Alasan Redaksi memuat utuh warita Kompas.com terkait isu RSBI-SBI ini (sekaligus tanggapan kami atas isu ini) dapat disimak di hlm 28 atau klik ini; yang juga sudah pernah disinggung—lewat pola terbarui (update)—di hlm 27a atau klik ini.

Lamun (namun), dengan hadirnyanya tulisan Yudhistira ANM Massardi di Kompas.com (14/1/2013) bertajuk RSBI: Rusak Sudah Bangsa Ini (selanjutnya disingkat: RRSBI) Redaksi tergelitik membidas (merespons).

Pertama, Redaksi tentu saja menyambut positif RRSBI yang pada intinya menentang RSBI-SBI.

Lamun di sisi lain, ini poin kedua kami.

RRSBI merupakan salah satu contoh pendekatan bukan strukturalis atau nirmaterialis atas sebuah kasus di masyarakat kita. Pendekatan materialis yang Redaksi sedang gandrungi dan pelajari setelah hampir 3 dasarwarsa silam sosiolog kondang Arief Budiman melansir pendekatan ini  di HIPIS Palembang, 1984. (Simak hlm 2a atau klik ini.)

Pendekatan materialis yang disebut Arief dalam makalahnya itu, “… Perbaikan hanya dapat dilakukan melalui perombakan sistem kemasyarakatan tersebut (di samping, tentu saja, perbaikan individual.”

Atau secara singkat Arief menjelaskan pendekatan materialis ini di dalam bukunya Teori Pembangunan Dunia Ketiga (1995): Teori Struktural sering dianggap bersumber pada teori yang dilontarkan oleh Karl Marx, terutama teorinya tentang bangunan bawah atau basedan bangunan atas atau superstructure. (Simak hlm 23a atak klik ini.)

Atau dalam kalimat Redaksi di hlm 23a itu: Artinya, perubahan yang Arief tawarkan itu pada basis (dari formasi sosial kapitalistis ke formasi sosial sosialistis) sehingga superstruktur (kualitas manusia pada proses regenerasi) akan mengikuti.

Pertanyaan sederhananya, lalu apa keberatan Redaksi terhadap pendekatan nirmaterialis RRSBI?

Pertama-tama, seturut secuil upaya Redaksi untuk ikut menegakkan Pancasila-UUD45, RRSBI tidak menyoalkan sama sekali konstitusi awal kita, UUD 1945, yang justru menjadi alasan utama Mahkamah Konstitusi membubarkan RSBI-SBI tersebut.

RRSBI “sibuk” urusan individu, seperti rekomendasi yang ditawarkan Yudhistira di akhir tulisannya itu.
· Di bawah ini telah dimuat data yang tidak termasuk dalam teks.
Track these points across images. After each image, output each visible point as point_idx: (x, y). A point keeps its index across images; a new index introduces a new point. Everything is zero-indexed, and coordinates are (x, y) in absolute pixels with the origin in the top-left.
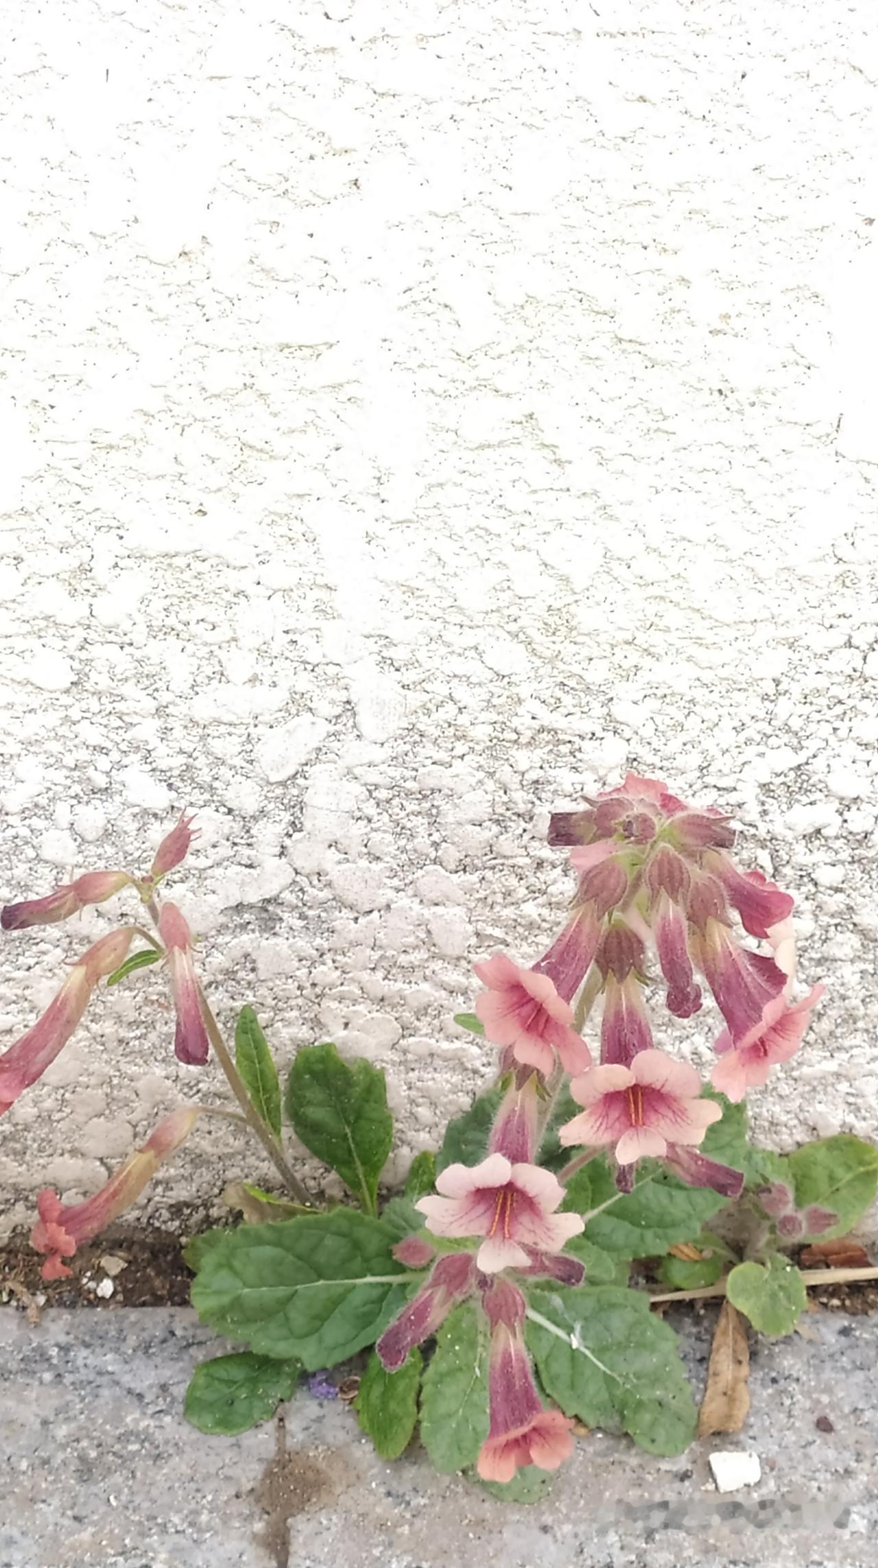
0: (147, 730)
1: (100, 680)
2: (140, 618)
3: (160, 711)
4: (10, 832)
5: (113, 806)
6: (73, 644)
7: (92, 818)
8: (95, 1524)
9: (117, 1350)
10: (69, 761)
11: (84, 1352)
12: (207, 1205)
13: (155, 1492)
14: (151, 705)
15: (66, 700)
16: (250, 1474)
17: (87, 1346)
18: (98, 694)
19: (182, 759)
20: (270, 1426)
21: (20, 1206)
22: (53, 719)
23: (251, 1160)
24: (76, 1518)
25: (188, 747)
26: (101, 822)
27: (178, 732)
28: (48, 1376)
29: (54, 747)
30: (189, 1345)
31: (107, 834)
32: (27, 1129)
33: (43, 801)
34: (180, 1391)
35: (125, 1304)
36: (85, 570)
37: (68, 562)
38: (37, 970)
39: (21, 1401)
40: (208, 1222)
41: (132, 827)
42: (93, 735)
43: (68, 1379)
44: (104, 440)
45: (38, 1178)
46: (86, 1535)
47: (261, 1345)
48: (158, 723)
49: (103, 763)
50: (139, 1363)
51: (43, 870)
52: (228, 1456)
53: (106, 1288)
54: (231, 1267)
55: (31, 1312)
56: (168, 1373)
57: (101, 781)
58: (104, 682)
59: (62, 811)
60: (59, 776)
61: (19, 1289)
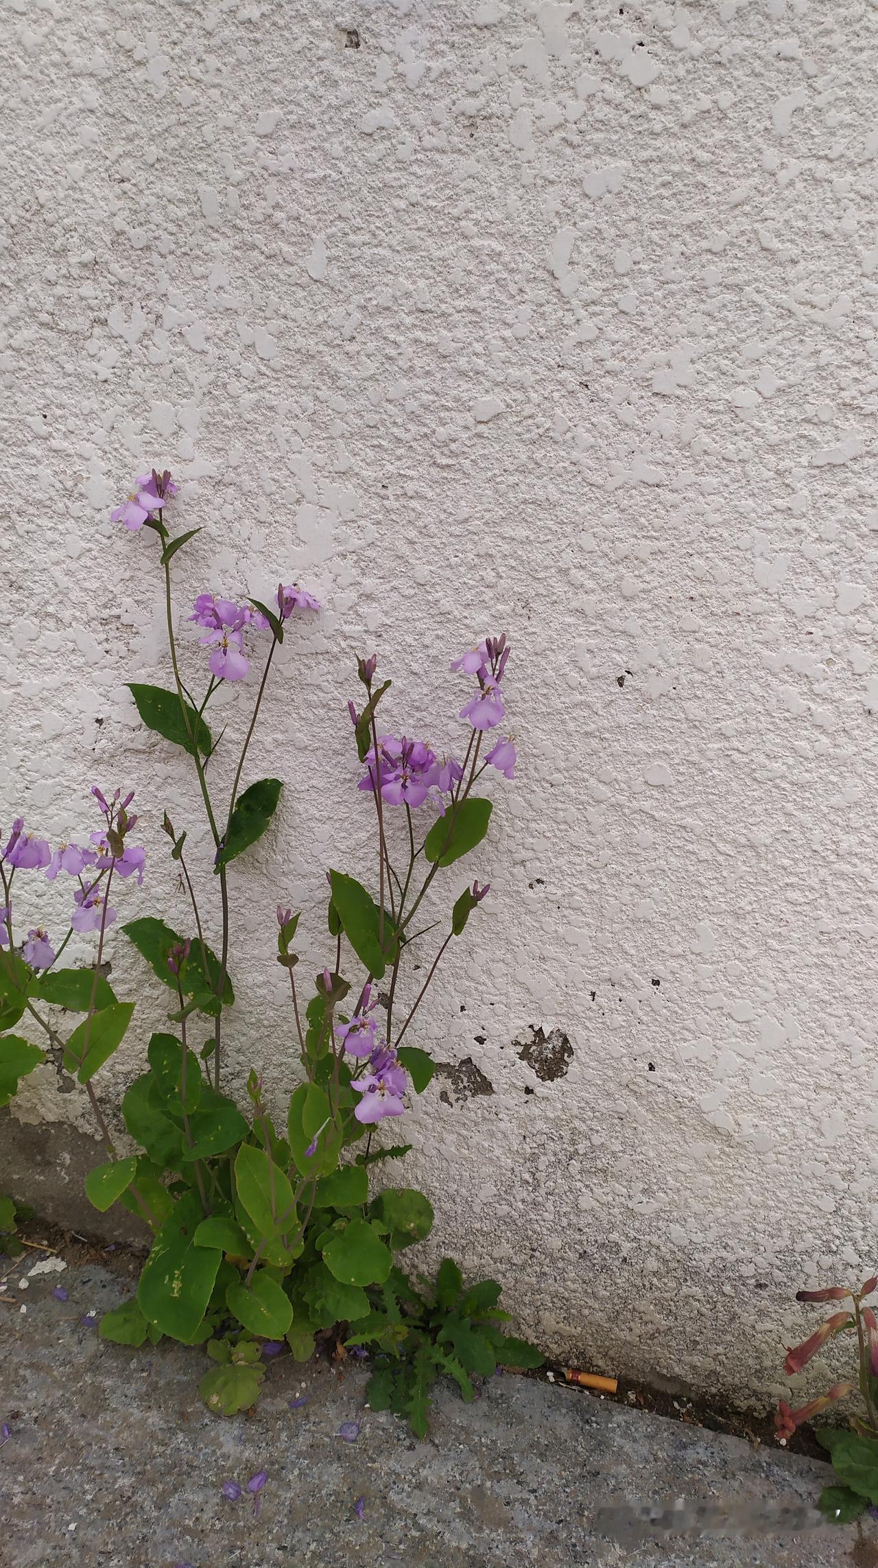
0: (858, 1234)
1: (845, 1212)
2: (867, 1194)
3: (864, 1229)
4: (794, 1258)
5: (835, 1259)
6: (838, 1197)
7: (827, 1260)
8: (788, 1550)
9: (789, 1471)
10: (824, 1238)
11: (776, 1468)
12: (827, 1418)
13: (811, 1542)
14: (862, 1225)
15: (829, 1216)
16: (850, 1546)
17: (778, 1466)
18: (842, 1217)
19: (867, 1248)
20: (855, 1524)
21: (754, 1398)
22: (823, 1222)
23: (851, 1405)
24: (781, 1545)
25: (871, 1243)
26: (830, 1264)
27: (869, 1238)
28: (763, 1475)
29: (819, 1231)
30: (818, 1477)
31: (831, 1268)
32: (765, 1369)
33: (810, 1250)
34: (816, 1497)
35: (791, 1450)
36: (850, 1172)
37: (845, 1168)
38: (789, 1311)
39: (754, 1483)
40: (826, 1424)
41: (841, 1268)
42: (837, 1232)
43: (771, 1479)
44: (871, 1129)
45: (764, 1390)
46: (785, 1553)
47: (855, 1488)
48: (862, 1233)
49: (837, 1242)
50: (798, 1479)
51: (802, 1275)
52: (839, 1534)
53: (783, 1442)
54: (848, 1451)
55: (756, 1444)
56: (811, 1487)
57: (835, 1249)
58: (846, 1213)
59: (816, 1255)
60: (819, 1242)
61: (751, 1433)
Tentu saja, tidak ada yang salah dengan “kesibukan” dan rekomendasi itu, seperti Arief  sendiri akui secara implisit di kutipannya di atas. Tetapi dengan mengabaikan UUD 45, apalagi konstitusi awal ini sudah masuk kotak setidaknya menurut pemahaman Redaksi (simak hlm 21a/klik ini, hlm 22a/klik ini), RRSBI abai menarik ajar esensial dari bubarnya RSBI-SBI.

Sehingga, dengan segala maaf, Redaksi terpaksa harus mengatakan bahwa perjuangan kemerdekaan jilid 2 untuk menghapus UUD 2002/niramendemen UUD 45 di samping harus berhadapan dengan kaum imperialisme beserta para begundalnya, pendekatan nirmaterialis adalah hambatan besar lainnya.